Abstract

The various details provided by physical methods have been integrated into a coherent picture of the cation transport process. The free energy profile describes simultaneously the thermodynamic and kinetic factors that govern conductance. Localization of ion binding sites near each end of the channel by NMR and X-ray crystallographic techniques demonstrates that there is an energy barrier separating the two ends. There is no a priori reason to suspect any barrier to ion entry into the channel, and recent molecular modeling computations confirm this intuition. Therefore, the channel is best described as a two-site, one-barrier channel. However, the movement of ions across the central barrier over a distance of 1.9 nm is really a multistep process best described as Brownian motion (even the short steps from one pair of carbonyls to the next is more diffusive than activated for ions as large as Na+), the entry step is probably best considered as a compound step requiring correction for interfacial polarization and diffusion limitation, the binding sites in the channel ought not be considered to be in equilibrium with the bath, and quasi-knock off behavior (binding of a second ion at the entry facilitates release of a first ion from the exit) is probably the rule at physiological permeant ion concentrations and higher.
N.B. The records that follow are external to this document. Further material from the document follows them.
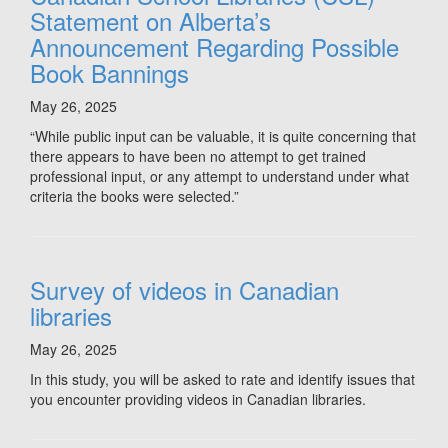
Statement on Alberta’s
Announcement Regarding Possible
Book Bannings
May 26, 2025
“While public input can be valuable, it is quite concerning that
there appears to have been no attempt to get trained
professional input, or any attempt to understand under what
criteria the books were selected.”
Survey of videos in Canadian
libraries
May 26, 2025
In this study, you will be asked to rate and identify issues that
you encounter providing videos in Canadian libraries.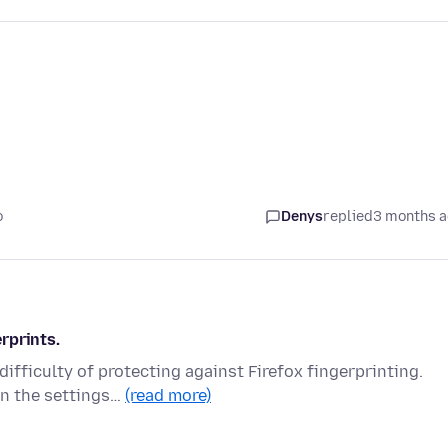
o
Denys
replied
3 months 
rprints.
fficulty of protecting against Firefox fingerprinting.
in the settings…
(read more)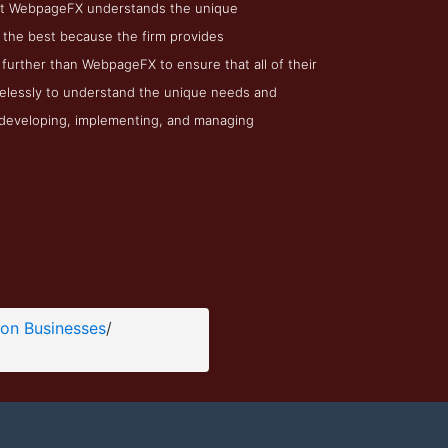
m at WebpageFX understands the unique
 the best because the firm provides
 further than WebpageFX to ensure that all of their
relessly to understand the unique needs and
o developing, implementing, and managing
ion Businesses
/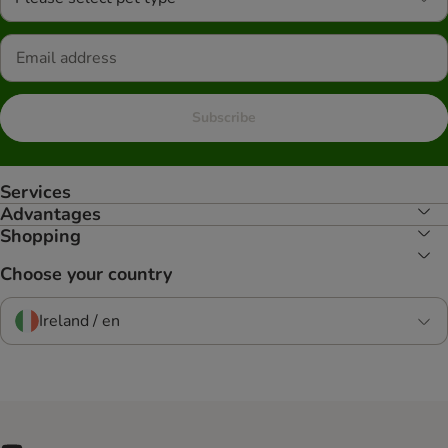
Subscribe
Services
Advantages
Shopping
Choose your country
Ireland / en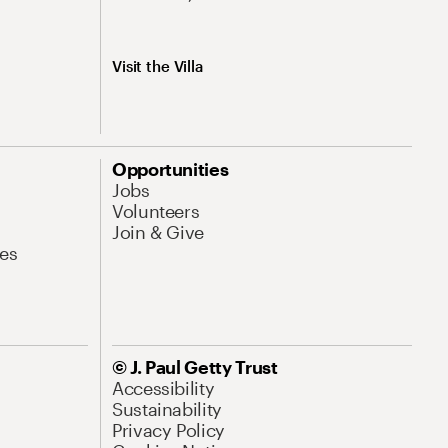
Visit the Villa
Opportunities
Jobs
Volunteers
Join & Give
es
© J. Paul Getty Trust
Accessibility
Sustainability
Privacy Policy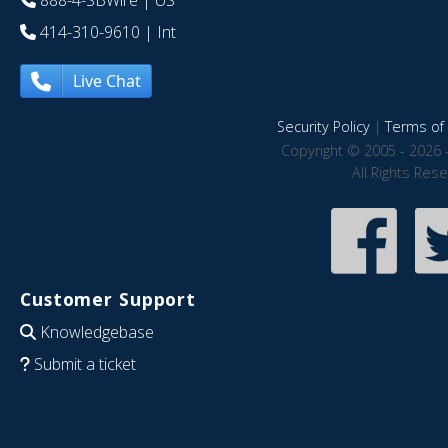
888-4-SBWire
| US
414-310-9610
| Int
Live Chat
Security Policy
|
Terms of 
Copyright © 2005 - 2026 
All Rights Res
Customer Support
Knowledgebase
Submit a ticket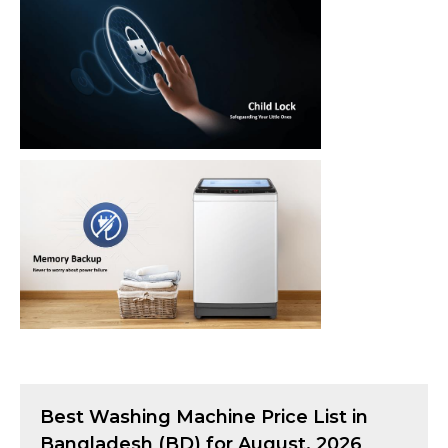
Best
Washing Machine
Price List in
Bangladesh (BD) for
August, 2026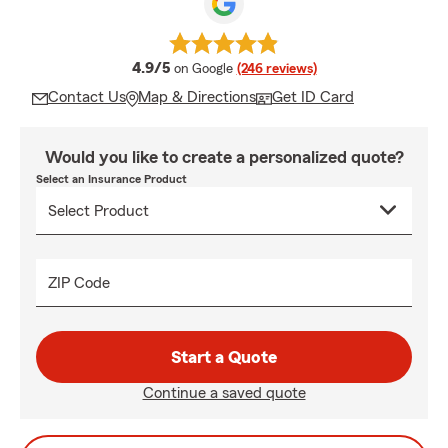
average rating
4.9/5
on Google
(246 reviews)
Contact Us
Map & Directions
Get ID Card
Would you like to create a personalized quote?
Select an Insurance Product
ZIP Code
Start a Quote
Continue a saved quote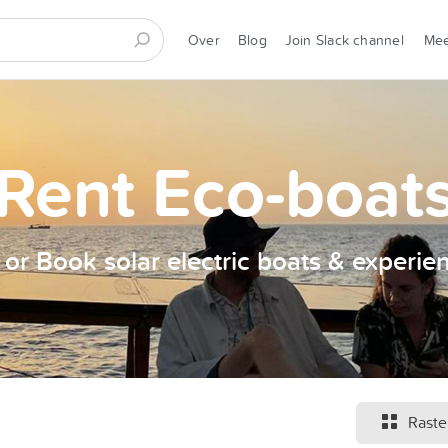
Over
Blog
Join Slack channel
Me
Rent Eco-boat
t or Book solar electric boats & experie
Raste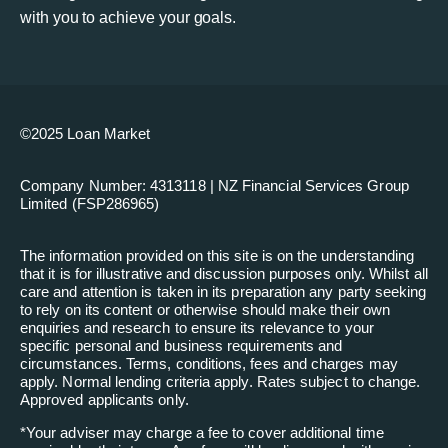
with you to achieve your goals.
©2025 Loan Market
Company Number: 4313118 | NZ Financial Services Group
Limited (FSP286965)
The information provided on this site is on the understanding
that it is for illustrative and discussion purposes only. Whilst all
care and attention is taken in its preparation any party seeking
to rely on its content or otherwise should make their own
enquiries and research to ensure its relevance to your
specific personal and business requirements and
circumstances. Terms, conditions, fees and charges may
apply. Normal lending criteria apply. Rates subject to change.
Approved applicants only.
*
Your adviser may charge a fee to cover additional time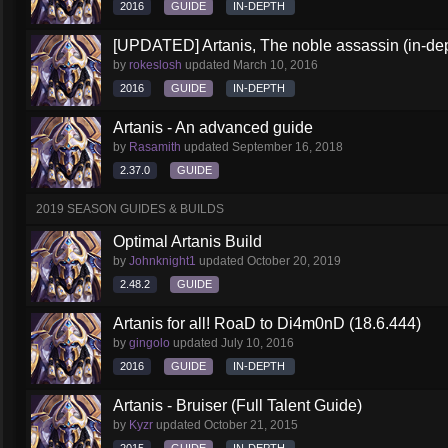
2016
GUIDE
IN-DEPTH
[UPDATED] Artanis, The noble assassin (in-dep
by
rokeslosh
updated
March 10, 2016
2016
GUIDE
IN-DEPTH
Artanis - An advanced guide
by
Rasamith
updated
September 16, 2018
2.37.0
GUIDE
2019 SEASON GUIDES & BUILDS
Optimal Artanis Build
by
Johnknight1
updated
October 20, 2019
2.48.2
GUIDE
Artanis for all! RoaD to Di4m0nD (18.6.444)
by
gingolo
updated
July 10, 2016
2016
GUIDE
IN-DEPTH
Artanis - Bruiser (Full Talent Guide)
by
Kyzr
updated
October 21, 2015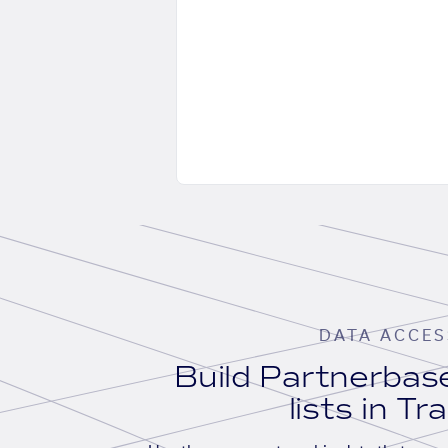
DATA ACCES
Build Partnerba
lists in Tr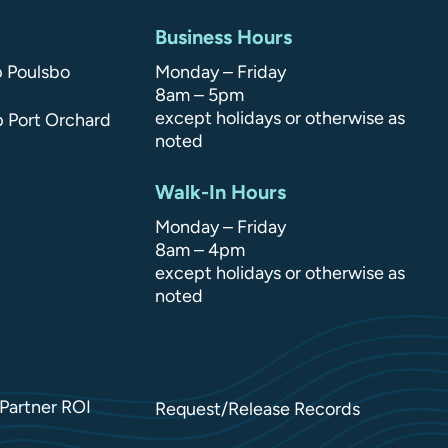
Business Hours
p Poulsbo
Monday – Friday
8am – 5pm
except holidays or otherwise as
p Port Orchard
noted
Walk-In Hours
Monday – Friday
8am – 4pm
except holidays or otherwise as
noted
Partner ROI
Request/Release Records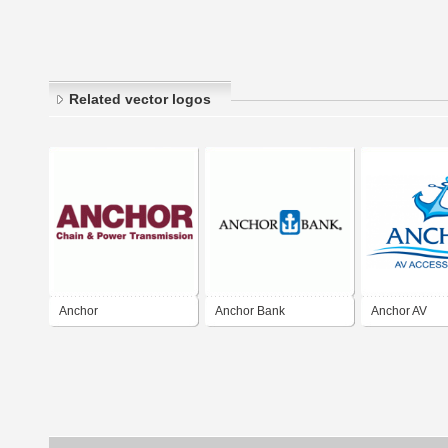
Related vector logos
Anchor
Anchor Bank
Anchor AV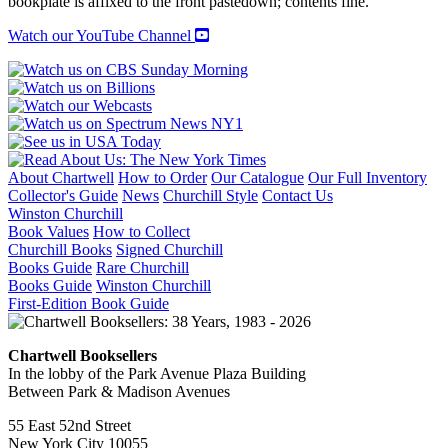
bookplate is affixed to the front pastedown; contents fine.
Watch our YouTube Channel
About Chartwell
How to Order
Our Catalogue
Our Full Inventory
Collector's Guide
News
Churchill Style
Contact Us
Winston Churchill
Book Values
How to Collect
Churchill Books
Signed Churchill
Books Guide
Rare Churchill
Books Guide
Winston Churchill
First-Edition Book Guide
Chartwell Booksellers
In the lobby of the Park Avenue Plaza Building
Between Park & Madison Avenues
55 East 52nd Street
New York City 10055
Progress will probably focus on channel kinetics. The channel backbone probably undergoes conformational changes as the ions pass which, according to solid state NMR results, may last long enough to provide the channel with a sort of memory and which may give rise to excess single channel noise. These conformational changes are further reflected in shifts in side chain positions which, in turn, may be partly responsible for changes in the single-channel lifetime, which appears to be exquisitely sensitive to side chain-lipid interactions. Reasonable explanations for the impermeance of divalent cations, anions, and medium-sized organic cations such as guanidinium have proven elusive at first, but it now appears that divalent cations bind water too tightly, anions bind water in an orientation that produces unfavorable contacts between water oxygens and peptide carbonyl oxygens at the channel entry, and iminium ions bind strongly to the flexible peptide carbonyls at the channel entry.